Introduction

This document describes the output produced by the pipeline. After execution, the following directories will be created under the top-level results/ directory, each containing key output files necessary for downstream QC and reporting.

Pipeline overview

The pipeline is implemented with Nextflow and executes the following major steps:

  1. ThermoRawFileParser – Conversion of raw instrument files
  2. MSNBASEXIC – Extract chromatographic peaks and calculate per-analyte QC metrics
  3. Merge JSONs – Consolidation of individual QC metric JSONs into merged summaries
  4. MultiQC – Aggregation and visualization of QC metrics
  5. Pipeline information – Generation of execution reports and parameter logs

ThermoRawFileParser

Output files
  • thermorawfileparser/

    • *.mzML: .raw file convert to format suitable for downstream processing.

XIC results

Output files
  • msnbasexic/
    • Contains one .json file per sample and per analyte, named according to the QC metrics and sample ID (e.g. dmz_ppm_Day_5_mqc.json).
    • Format: structured JSON capturing extracted chromatographic metrics for each analyte, such as retention time, peak area, mass accuracy and FWHM.
    • These files represent the core QC outputs generated from XIC extraction and can be used for both individual review and longitudinal performance assessment.

Merge JSONs

Output files
  • mergejsons/
    • This folder contains JSON files summarizing QC metrics across all samples for each parameter. These are used by MultiQC for report generation.
    • Files include:
      • dmz_ppm_merged_mqc.json: Summary of mass accuracy deviations (Δm/z in ppm) for each analyte across samples.
      • FWHM_merged_mqc.json: Full Width at Half Maximum values for chromatographic peaks, used to assess peak sharpness and consistency.
      • Log2_Total_Area_merged_mqc.json: Log2-transformed total peak areas, serving as a proxy for relative analyte abundance and signal stability.
      • Observed_RT_sec_merged_mqc.json: Observed retention times (in seconds) across samples, useful for detecting RT drift over time.

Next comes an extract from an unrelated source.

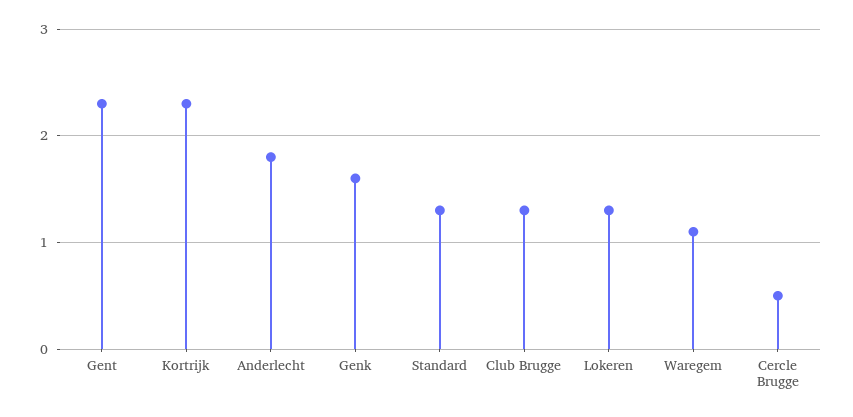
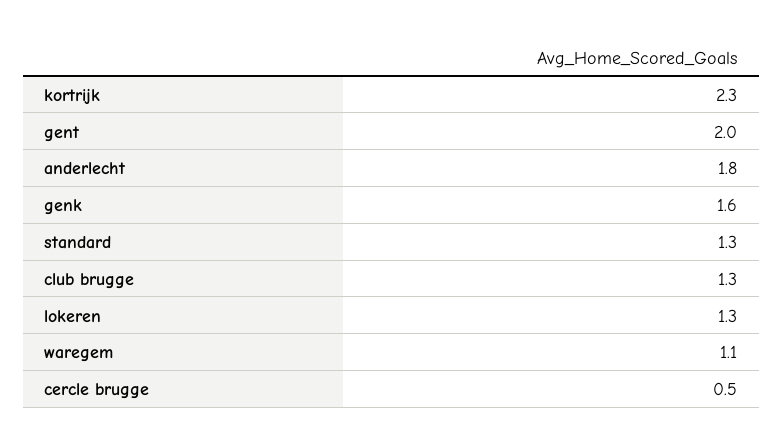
Gent: 2.3 -> 2

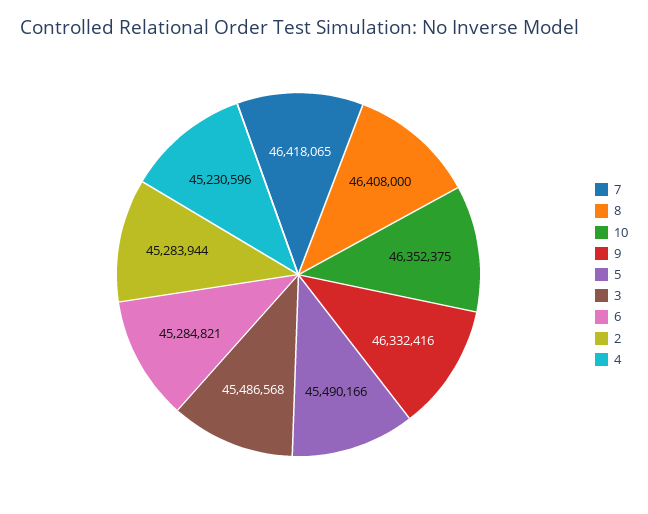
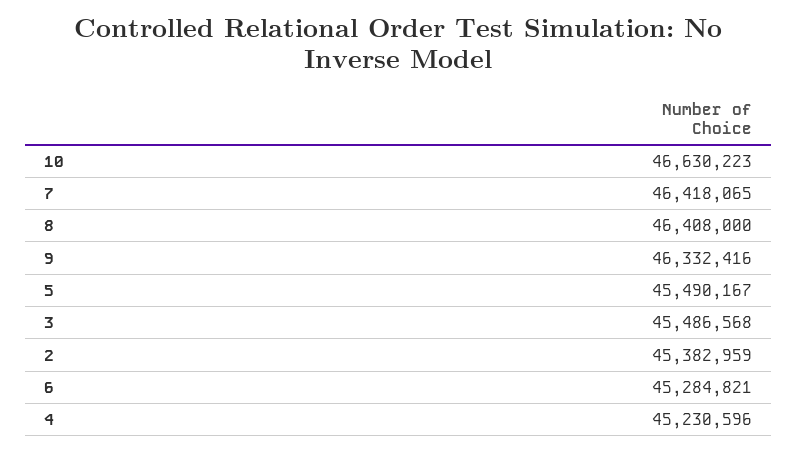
10: 46352375 -> 46630223
5: 45490166 -> 45490167
2: 45283944 -> 45382959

Each of these merged JSON files consolidates multiple per-sample (or per-file) JSON outputs for the same QC metric into a single array. For example, all individual dmz_ppm.json fragments from different samples are combined into dmz_ppm_merged_mqc.json. This ensures that each parameter’s values across all samples are gathered in one file, formatted for seamless ingestion by MultiQC and unified visualization of QC trends.


MultiQC report

Output files
  • multiqc/

    • multiqc_report.html: Interactive HTML report aggregating XIC-derived tables and merged JSON metrics.
    • multiqc_data/: Directory containing raw data inputs for MultiQC, including the merged QC JSON files.

Pipeline information

Output files
  • pipeline_info/

    • Nextflow execution artifacts: execution_report.html, execution_timeline.html, execution_trace.txt, pipeline_dag.dot/pipeline_dag.svg
    • Pipeline software versions: nf_core_ribomsqc_software_versions.yml
    • Run parameters: params.json (only if -saveParams true is set)

For more details on Nextflow execution reports and troubleshooting, refer to the Nextflow documentation.